• **What the exercise asks**
Because the pictures are not wanted, reproduce the rest of the records below exactly as they stand.
┄┄┄┄┄┄┄┄┄┄
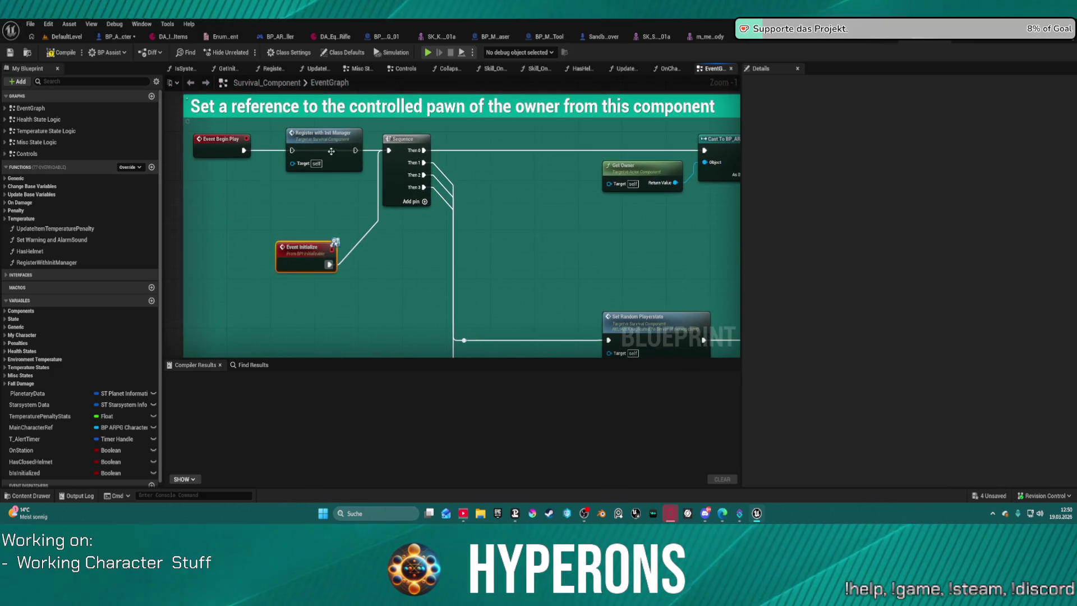
mouse_move(244, 151)
left_mouse_down()
mouse_move(341, 150)
mouse_move(294, 150)
left_mouse_up()
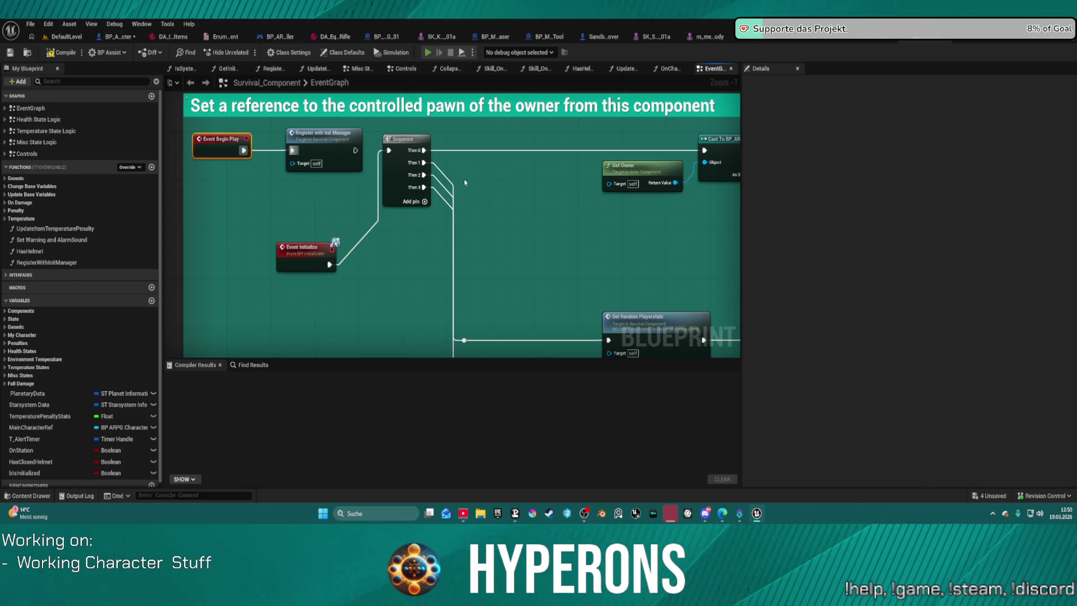
key("F7")
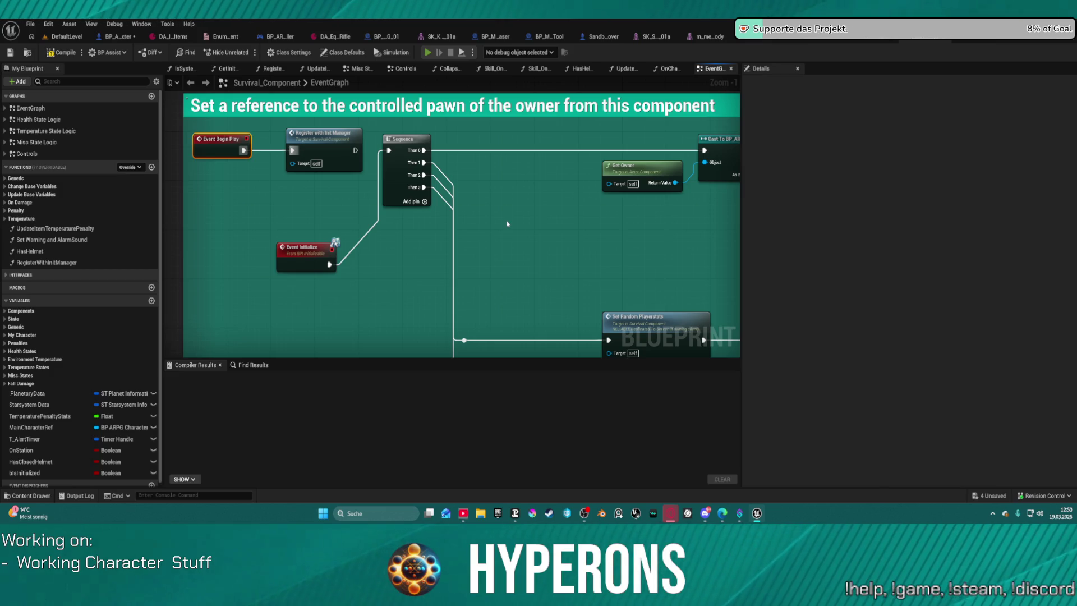
key("alt+p")
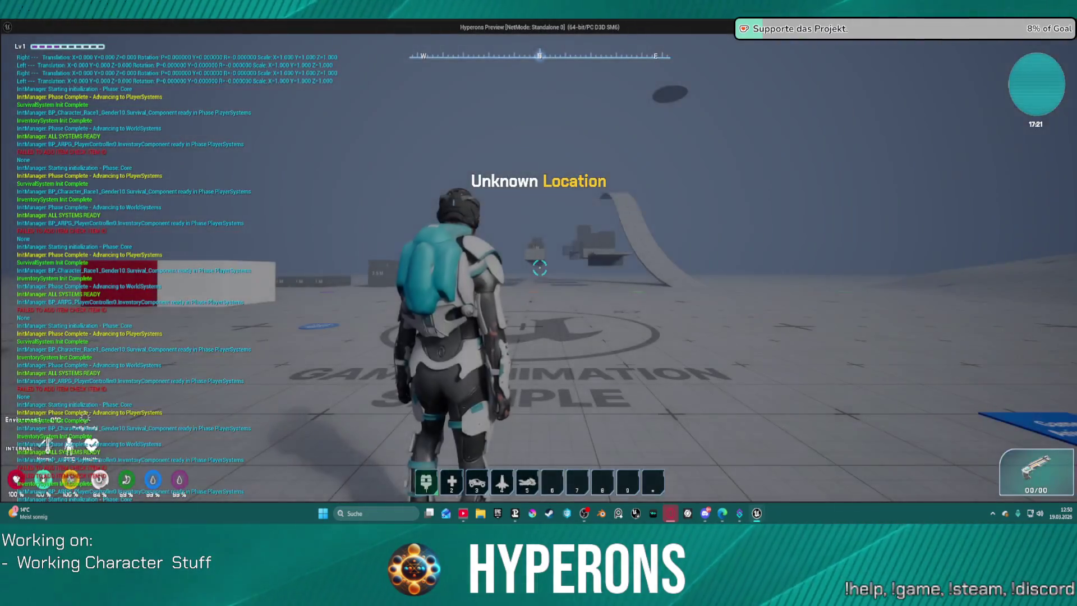
- Stop the playtest, move Register with Init Manager aside and wire Event Begin Play straight into Sequence
key("Escape")
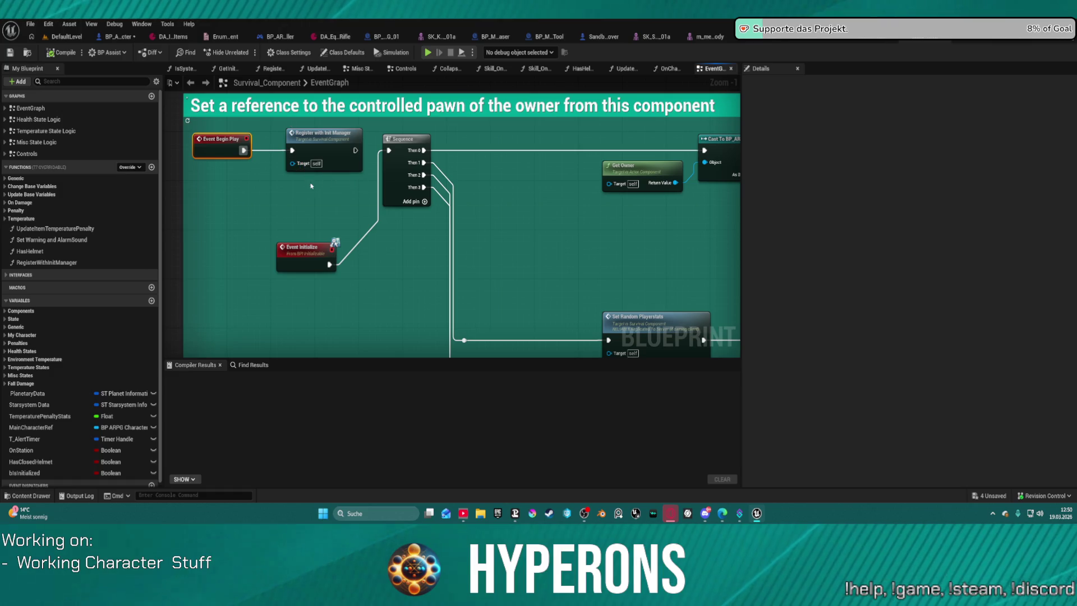
left_click_drag(325, 135, 242, 193)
┄┄┄┄┄┄┄┄┄┄
• **Task result**
mouse_move(244, 151)
left_mouse_down()
mouse_move(341, 150)
mouse_move(294, 150)
left_mouse_up()
key("F7")
key("alt+p")
- Stop the playtest, move Register with Init Manager aside and wire Event Begin Play straight into Sequence
key("Escape")
left_click_drag(325, 135, 242, 193)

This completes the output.